Stored items
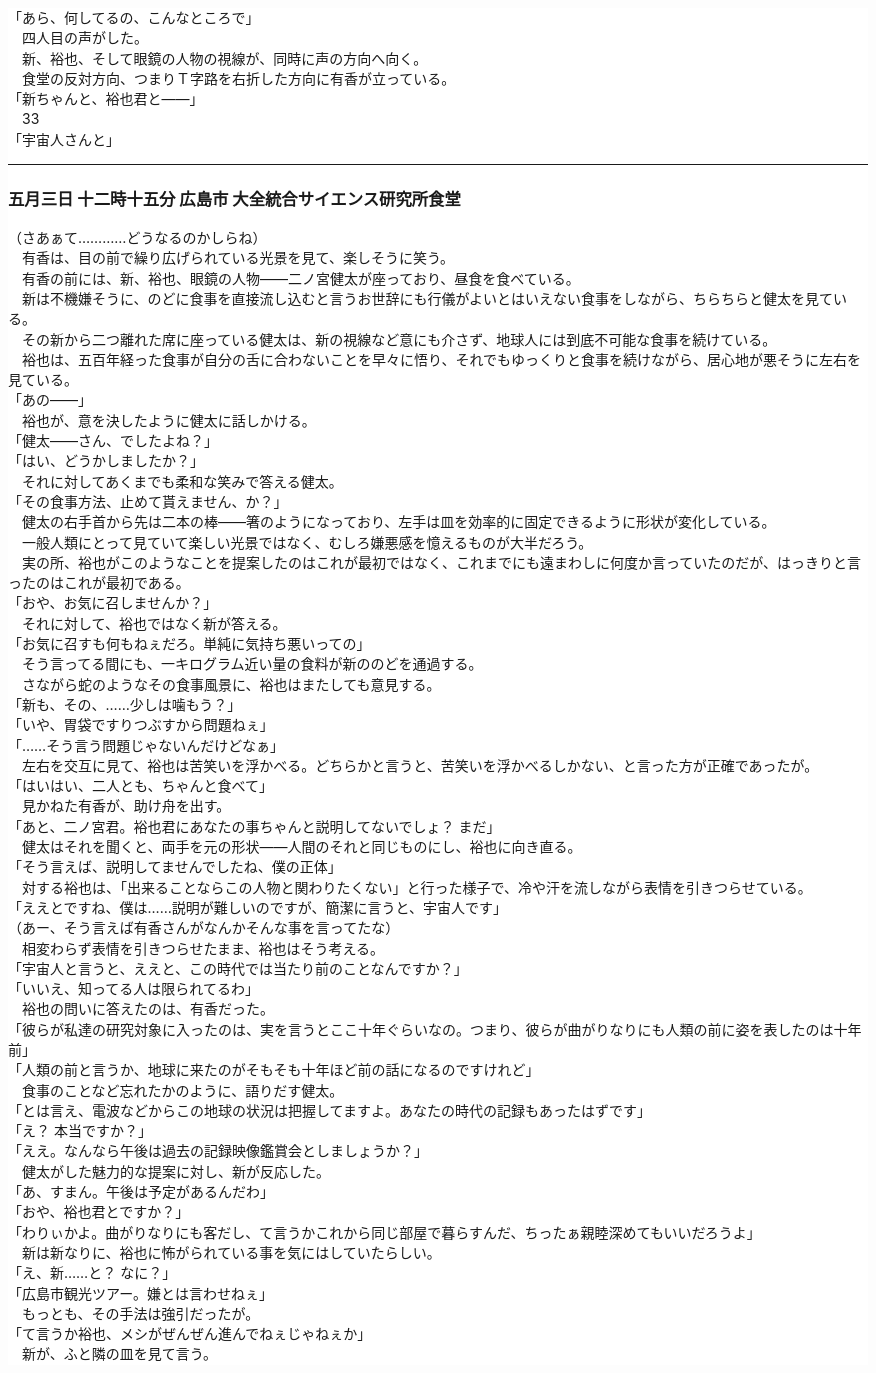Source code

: 「あら、何してるの、こんなところで」  
　四人目の声がした。  
　新、裕也、そして眼鏡の人物の視線が、同時に声の方向へ向く。  
　食堂の反対方向、つまりＴ字路を右折した方向に有香が立っている。  
「新ちゃんと、裕也君と――」  
　33  
「宇宙人さんと」  

---

### 五月三日 十二時十五分 広島市 大全統合サイエンス研究所食堂

（さあぁて…………どうなるのかしらね）  
　有香は、目の前で繰り広げられている光景を見て、楽しそうに笑う。  
　有香の前には、新、裕也、眼鏡の人物――二ノ宮健太が座っており、昼食を食べている。  
　新は不機嫌そうに、のどに食事を直接流し込むと言うお世辞にも行儀がよいとはいえない食事をしながら、ちらちらと健太を見ている。  
　その新から二つ離れた席に座っている健太は、新の視線など意にも介さず、地球人には到底不可能な食事を続けている。  
　裕也は、五百年経った食事が自分の舌に合わないことを早々に悟り、それでもゆっくりと食事を続けながら、居心地が悪そうに左右を見ている。  
「あの――」  
　裕也が、意を決したように健太に話しかける。  
「健太――さん、でしたよね？」  
「はい、どうかしましたか？」  
　それに対してあくまでも柔和な笑みで答える健太。  
「その食事方法、止めて貰えません、か？」  
　健太の右手首から先は二本の棒――箸のようになっており、左手は皿を効率的に固定できるように形状が変化している。  
　一般人類にとって見ていて楽しい光景ではなく、むしろ嫌悪感を憶えるものが大半だろう。  
　実の所、裕也がこのようなことを提案したのはこれが最初ではなく、これまでにも遠まわしに何度か言っていたのだが、はっきりと言ったのはこれが最初である。  
「おや、お気に召しませんか？」  
　それに対して、裕也ではなく新が答える。  
「お気に召すも何もねぇだろ。単純に気持ち悪いっての」  
　そう言ってる間にも、一キログラム近い量の食料が新ののどを通過する。  
　さながら蛇のようなその食事風景に、裕也はまたしても意見する。  
「新も、その、……少しは噛もう？」  
「いや、胃袋ですりつぶすから問題ねぇ」  
「……そう言う問題じゃないんだけどなぁ」  
　左右を交互に見て、裕也は苦笑いを浮かべる。どちらかと言うと、苦笑いを浮かべるしかない、と言った方が正確であったが。  
「はいはい、二人とも、ちゃんと食べて」  
　見かねた有香が、助け舟を出す。  
「あと、二ノ宮君。裕也君にあなたの事ちゃんと説明してないでしょ？ まだ」  
　健太はそれを聞くと、両手を元の形状――人間のそれと同じものにし、裕也に向き直る。  
「そう言えば、説明してませんでしたね、僕の正体」  
　対する裕也は、「出来ることならこの人物と関わりたくない」と行った様子で、冷や汗を流しながら表情を引きつらせている。  
「ええとですね、僕は……説明が難しいのですが、簡潔に言うと、宇宙人です」  
（あー、そう言えば有香さんがなんかそんな事を言ってたな）  
　相変わらず表情を引きつらせたまま、裕也はそう考える。  
「宇宙人と言うと、ええと、この時代では当たり前のことなんですか？」  
「いいえ、知ってる人は限られてるわ」  
　裕也の問いに答えたのは、有香だった。  
「彼らが私達の研究対象に入ったのは、実を言うとここ十年ぐらいなの。つまり、彼らが曲がりなりにも人類の前に姿を表したのは十年前」  
「人類の前と言うか、地球に来たのがそもそも十年ほど前の話になるのですけれど」  
　食事のことなど忘れたかのように、語りだす健太。  
「とは言え、電波などからこの地球の状況は把握してますよ。あなたの時代の記録もあったはずです」  
「え？ 本当ですか？」  
「ええ。なんなら午後は過去の記録映像鑑賞会としましょうか？」  
　健太がした魅力的な提案に対し、新が反応した。  
「あ、すまん。午後は予定があるんだわ」  
「おや、裕也君とですか？」  
「わりぃかよ。曲がりなりにも客だし、て言うかこれから同じ部屋で暮らすんだ、ちったぁ親睦深めてもいいだろうよ」  
　新は新なりに、裕也に怖がられている事を気にはしていたらしい。  
「え、新……と？ なに？」  
「広島市観光ツアー。嫌とは言わせねぇ」  
　もっとも、その手法は強引だったが。  
「て言うか裕也、メシがぜんぜん進んでねぇじゃねぇか」  
　新が、ふと隣の皿を見て言う。  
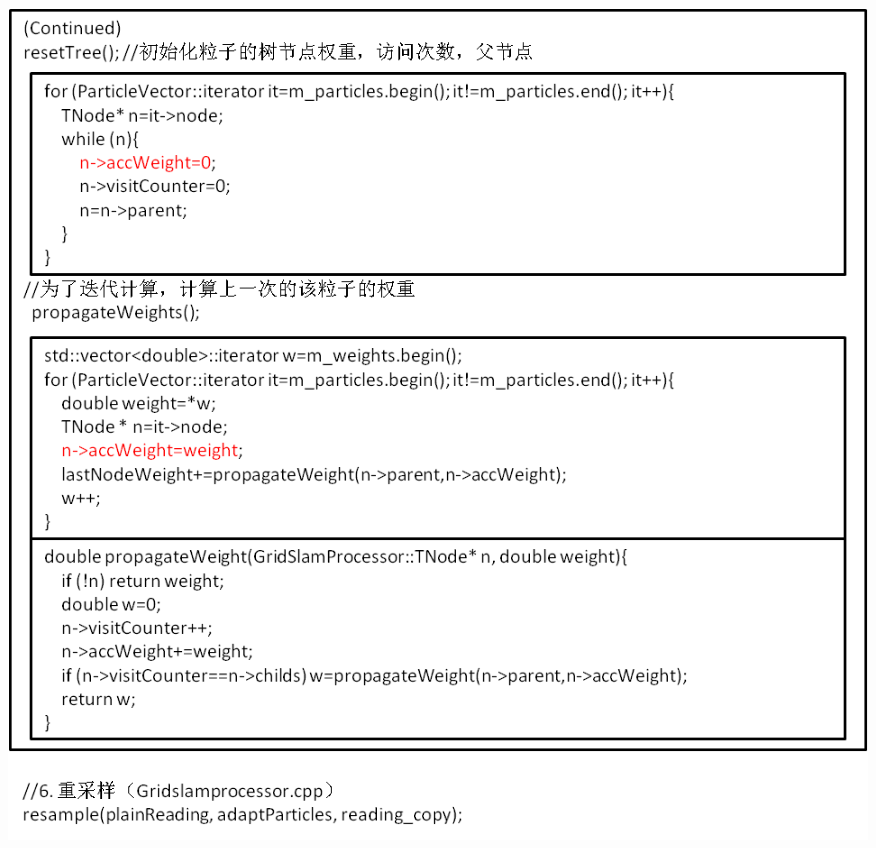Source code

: ![gmapping-28](GMAPPING-SLAM流程与函数详细说明.assets/gmapping-28.png)

![gmapping-29](GMAPPING-SLAM流程与函数详细说明.assets/gmapping-29.png)
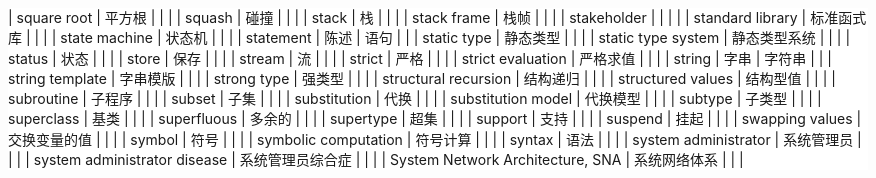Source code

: | square root                      | 平方根           |       |      |
| squash                           | 碰撞            |       |      |
| stack                            | 栈             |       |      |
| stack frame                      | 栈帧            |       |      |
| stakeholder                      |               |       |      |
| standard library                 | 标准函式库         |       |      |
| state machine                    | 状态机           |       |      |
| statement                        | 陈述            | 语句    |      |
| static type                      | 静态类型          |       |      |
| static type system               | 静态类型系统        |       |      |
| status                           | 状态            |       |      |
| store                            | 保存            |       |      |
| stream                           | 流             |       |      |
| strict                           | 严格            |       |      |
| strict evaluation                | 严格求值          |       |      |
| string                           | 字串            | 字符串   |      |
| string template                  | 字串模版          |       |      |
| strong type                      | 强类型           |       |      |
| structural recursion             | 结构递归          |       |      |
| structured values                | 结构型值          |       |      |
| subroutine                       | 子程序           |       |      |
| subset                           | 子集            |       |      |
| substitution                     | 代换            |       |      |
| substitution model               | 代换模型          |       |      |
| subtype                          | 子类型           |       |      |
| superclass                       | 基类            |       |      |
| superfluous                      | 多余的           |       |      |
| supertype                        | 超集            |       |      |
| support                          | 支持            |       |      |
| suspend                          | 挂起            |       |      |
| swapping values                  | 交换变量的值        |       |      |
| symbol                           | 符号            |       |      |
| symbolic computation             | 符号计算          |       |      |
| syntax                           | 语法            |       |      |
| system administrator             | 系统管理员         |       |      |
| system administrator disease     | 系统管理员综合症      |       |      |
| System Network Architecture, SNA | 系统网络体系        |       |      |

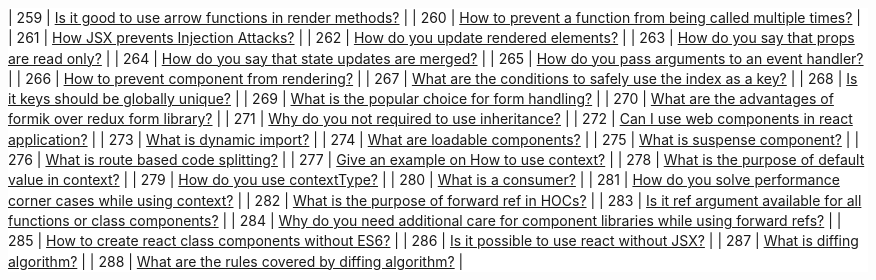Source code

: | 259 | [Is it good to use arrow functions in render methods?](#is-it-good-to-use-arrow-functions-in-render-methods)                                                                             |
| 260 | [How to prevent a function from being called multiple times?](#how-to-prevent-a-function-from-being-called-multiple-times)                                                               |
| 261 | [How JSX prevents Injection Attacks?](#how-jsx-prevents-injection-attacks)                                                                                                               |
| 262 | [How do you update rendered elements?](#how-do-you-update-rendered-elements)                                                                                                             |
| 263 | [How do you say that props are read only?](#how-do-you-say-that-props-are-read-only)                                                                                                     |
| 264 | [How do you say that state updates are merged?](#how-do-you-say-that-state-updates-are-merged)                                                                                           |
| 265 | [How do you pass arguments to an event handler?](#how-do-you-pass-arguments-to-an-event-handler)                                                                                         |
| 266 | [How to prevent component from rendering?](#how-to-prevent-component-from-rendering)                                                                                                     |
| 267 | [What are the conditions to safely use the index as a key?](#what-are-the-conditions-to-safely-use-the-index-as-a-key)                                                                   |
| 268 | [Is it keys should be globally unique?](#is-it-keys-should-be-globally-unique)                                                                                                           |
| 269 | [What is the popular choice for form handling?](#what-is-the-popular-choice-for-form-handling)                                                                                           |
| 270 | [What are the advantages of formik over redux form library?](#what-are-the-advantages-of-formik-over-redux-form-library)                                                                 |
| 271 | [Why do you not required to use inheritance?](#why-do-you-not-required-to-use-inheritance)                                                                                               |
| 272 | [Can I use web components in react application?](#can-i-use-web-components-in-react-application)                                                                                         |
| 273 | [What is dynamic import?](#what-is-dynamic-import)                                                                                                                                       |
| 274 | [What are loadable components?](#what-are-loadable-components)                                                                                                                           |
| 275 | [What is suspense component?](#what-is-suspense-component)                                                                                                                               |
| 276 | [What is route based code splitting?](#what-is-route-based-code-splitting)                                                                                                               |
| 277 | [Give an example on How to use context?](#give-an-example-on-how-to-use-context)                                                                                                         |
| 278 | [What is the purpose of default value in context?](#what-is-the-purpose-of-default-value-in-context)                                                                                     |
| 279 | [How do you use contextType?](#how-do-you-use-contexttype)                                                                                                                               |
| 280 | [What is a consumer?](#what-is-a-consumer)                                                                                                                                               |
| 281 | [How do you solve performance corner cases while using context?](#how-do-you-solve-performance-corner-cases-while-using-context)                                                         |
| 282 | [What is the purpose of forward ref in HOCs?](#what-is-the-purpose-of-forward-ref-in-hocs)                                                                                               |
| 283 | [Is it ref argument available for all functions or class components?](#is-it-ref-argument-available-for-all-functions-or-class-components)                                               |
| 284 | [Why do you need additional care for component libraries while using forward refs?](#why-do-you-need-additional-care-for-component-libraries-while-using-forward-refs)                   |
| 285 | [How to create react class components without ES6?](#how-to-create-react-class-components-without-es6)                                                                                   |
| 286 | [Is it possible to use react without JSX?](#is-it-possible-to-use-react-without-jsx)                                                                                                     |
| 287 | [What is diffing algorithm?](#what-is-diffing-algorithm)                                                                                                                                 |
| 288 | [What are the rules covered by diffing algorithm?](#what-are-the-rules-covered-by-diffing-algorithm)                                                                                     |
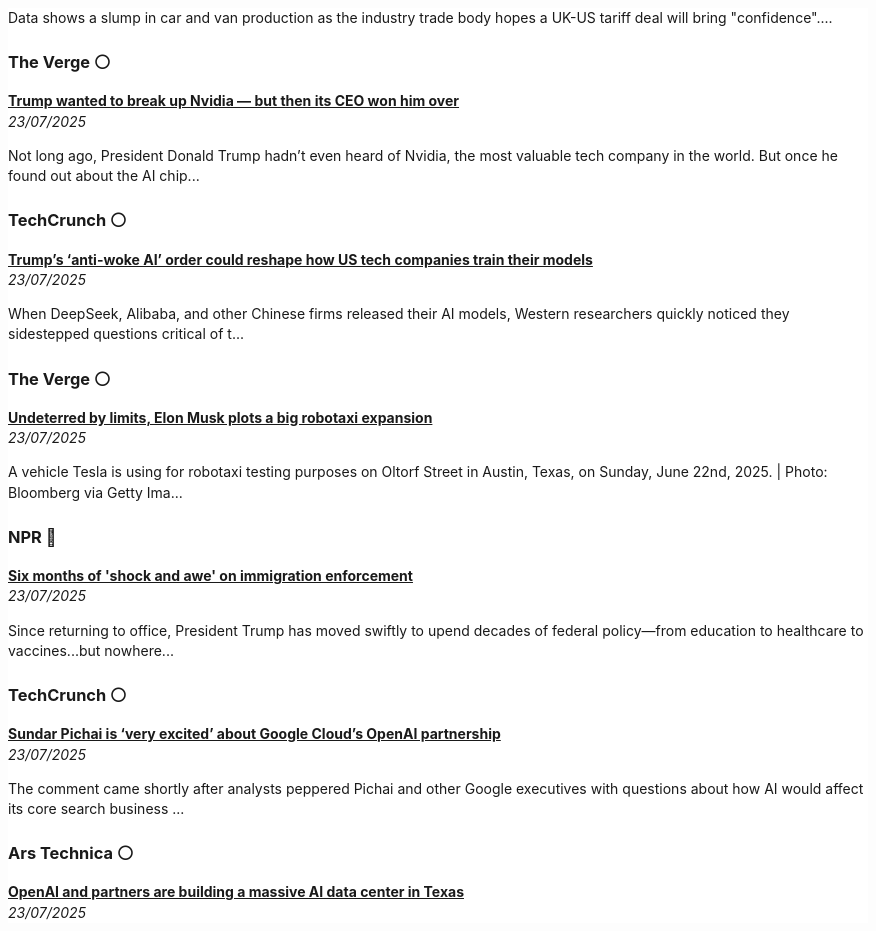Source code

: Data shows a slump in car and van production as the industry trade body hopes a UK-US tariff deal will bring "confidence"....


### The Verge ⚪
**[Trump wanted to break up Nvidia — but then its CEO won him over](https://www.theverge.com/news/712753/trump-nvidia-jensen-huang-break-up-chips-ai)**  
*23/07/2025*

Not long ago, President Donald Trump hadn’t even heard of Nvidia, the most valuable tech company in the world. But once he found out about the AI chip...


### TechCrunch ⚪
**[Trump’s ‘anti-woke AI’ order could reshape how US tech companies train their models](https://techcrunch.com/2025/07/23/trumps-anti-woke-ai-order-could-reshape-how-us-tech-companies-train-their-models/)**  
*23/07/2025*

When DeepSeek, Alibaba, and other Chinese firms released their AI models, Western researchers quickly noticed they sidestepped questions critical of t...


### The Verge ⚪
**[Undeterred by limits, Elon Musk plots a big robotaxi expansion](https://www.theverge.com/tesla/712703/tesla-robotaxi-fsd-elon-musk-earnings-q2-2025)**  
*23/07/2025*

A vehicle Tesla is using for robotaxi testing purposes on Oltorf Street in Austin, Texas, on Sunday, June 22nd, 2025. | Photo: Bloomberg via Getty Ima...


### NPR 🔵
**[Six months of 'shock and awe' on immigration enforcement](https://www.npr.org/2025/07/23/1256100366/six-months-of-shock-and-awe-on-immigration-enforcement)**  
*23/07/2025*

Since returning to office, President Trump has moved swiftly to upend decades of federal policy—from education to healthcare to vaccines...but nowhere...


### TechCrunch ⚪
**[Sundar Pichai is ‘very excited’ about Google Cloud’s OpenAI partnership](https://techcrunch.com/2025/07/23/sundar-pichai-is-very-excited-about-google-clouds-openai-partnership/)**  
*23/07/2025*

The comment came shortly after analysts peppered Pichai and other Google executives with questions about how AI would affect its core search business ...


### Ars Technica ⚪
**[OpenAI and partners are building a massive AI data center in Texas](https://arstechnica.com/ai/2025/07/openai-and-partners-are-building-a-massive-ai-data-center-in-texas/)**  
*23/07/2025*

Problem requirements >>
Among the entries above, the line containing "months of 'shock", the line containing "### Ars Technica ⚪", and all lines between them are to be restated word for word; nothing else belongs in the reply.

Exercise output >>
**[Six months of 'shock and awe' on immigration enforcement](https://www.npr.org/2025/07/23/1256100366/six-months-of-shock-and-awe-on-immigration-enforcement)**  
*23/07/2025*

Since returning to office, President Trump has moved swiftly to upend decades of federal policy—from education to healthcare to vaccines...but nowhere...


### TechCrunch ⚪
**[Sundar Pichai is ‘very excited’ about Google Cloud’s OpenAI partnership](https://techcrunch.com/2025/07/23/sundar-pichai-is-very-excited-about-google-clouds-openai-partnership/)**  
*23/07/2025*

The comment came shortly after analysts peppered Pichai and other Google executives with questions about how AI would affect its core search business ...


### Ars Technica ⚪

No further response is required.